Concomitantemente, estudos sobre o impacto social em relação à privatização estão sendo realizados pelo Banco Nacional de Desenvolvimento Econômico e Social (BNDES) e pelo Consórcio Postar. Os Correios possuem mais de 95 mil funcionários pelo país. Já as dívidas, seriam de R$ 14 bilhões, sendo boa parte fruto de pagamentos de pensão.

Projeto de Lei para privatizações dos Correios pode ser concluído em 2020!

A expectativa do ministro da Economia, Paulo Guedes, é tentar aprovar o projeto ainda em 2020, como forma de demonstrar avanço na agenda de desestatizações.

No final de maio de 2020, durante a live semanal feita em suas redes sociais, o presidente Jair Bolsonaro comentou sobre o desejo de privatizar estatais. Entre as empresas que o governo estuda estão os Correios. “Serviços melhores e mais baratos só podem existir com menos Estado e mais concorrência, via iniciativa privada”, comentou na época.

Além disso, o ministro das Comunicações, Fábio Faria, afirmou durante entrevista que a Magalu e outras quatro empresas já haviam manifestado interesse na privatização dos Correios.

De acordo com ele, esse processo ocorrerá ainda na gestão de Jair Bolsonaro. “Já tem cinco players interessados. A Magalu é um deles. O Amazon, a DHL, Fedex”, comentou o ministro em entrevista ao canal Café com Ferri.
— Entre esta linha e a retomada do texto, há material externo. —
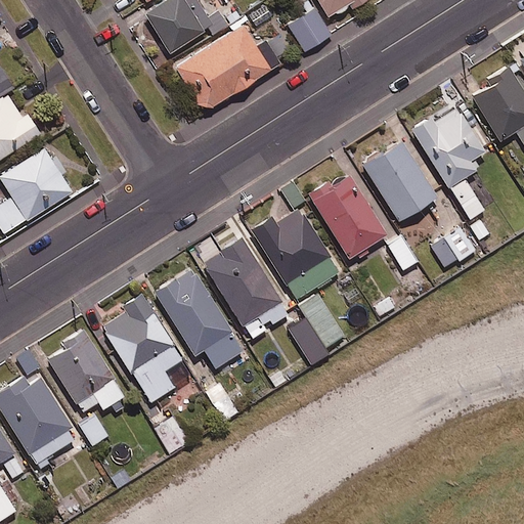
[(208,17),(197,0),(166,0),(145,13),(169,53),(208,30),(212,36),(227,26),(219,11),(208,17)]
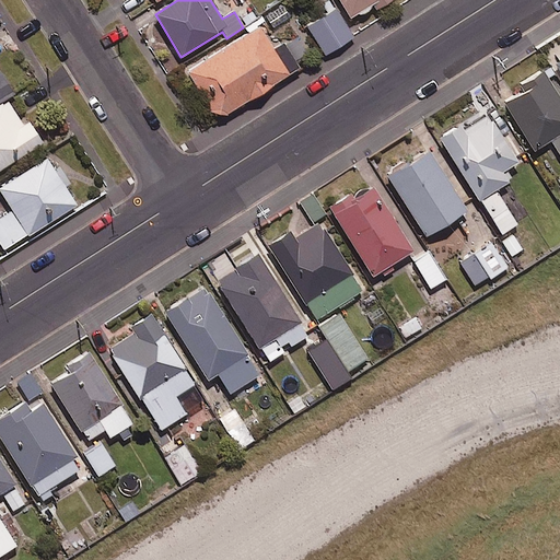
[(339,0),(351,20),(374,6),(376,9),(392,0),(339,0)]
Por todas essas manifestações do governo, a expectativa é de que o trâmite de quebra de monopólio da estatal caminhe com agilidade. Os Correios apresentam um passivo de 14 bilhões de reais e correm o risco de precisar de recursos do Tesouro para custear suas operações, de acordo com informações do Ministério da Economia e das Comunicações.

Sobre os Correios

A Empresa Brasileira de Correios e Telégrafos (ETC) foi fundada em 20 de março de 1969 e 54,3% de seus faturamentos são resultado dos serviços postais exclusivos, como cartas, telegramas e correspondências agrupadas.

Aliado a esses serviços, existe também a prestação de atividades financeiros nas agências físicas, o que reflete imediatamente na inclusão bancária de milhões de brasileiros. "Desde a criação do Banco Postal, milhares de pessoas, que antes tinham que se deslocar para uma cidade vizinha para realizar uma simples operação bancária, agora contam com a comodidade de tudo poder ser feito na própria cidade onde moram", enfatiza a direção da empresa.

Além disso, a empresa oferece soluções com tecnologia de ponta, para atender às necessidades de comunicação das empresas e instituições. Um bom exemplo é o Sedex, que já existe há mais de 36 anos, e promove entrega mais rápida de envios.

Márcia Andréia
Redatora
Jornalista no Portal Concursos no Brasil, estudou Comunicação Social, com habilitação em Jornalismo, na Universidade Estadual do Sudoeste da Bahia (UESB), pós-graduanda em Publicidade e Propaganda pela Faculdade Dom Alberto.
Atuou na produção da Record Bahia, na assessoria de comunicação da Prefeitura de Correntina - BA, na redação do Jornal do Sudoeste, dentre outras atividades na área de propaganda.

Compartilhe

Comentários

Especial PRF

Veja mais »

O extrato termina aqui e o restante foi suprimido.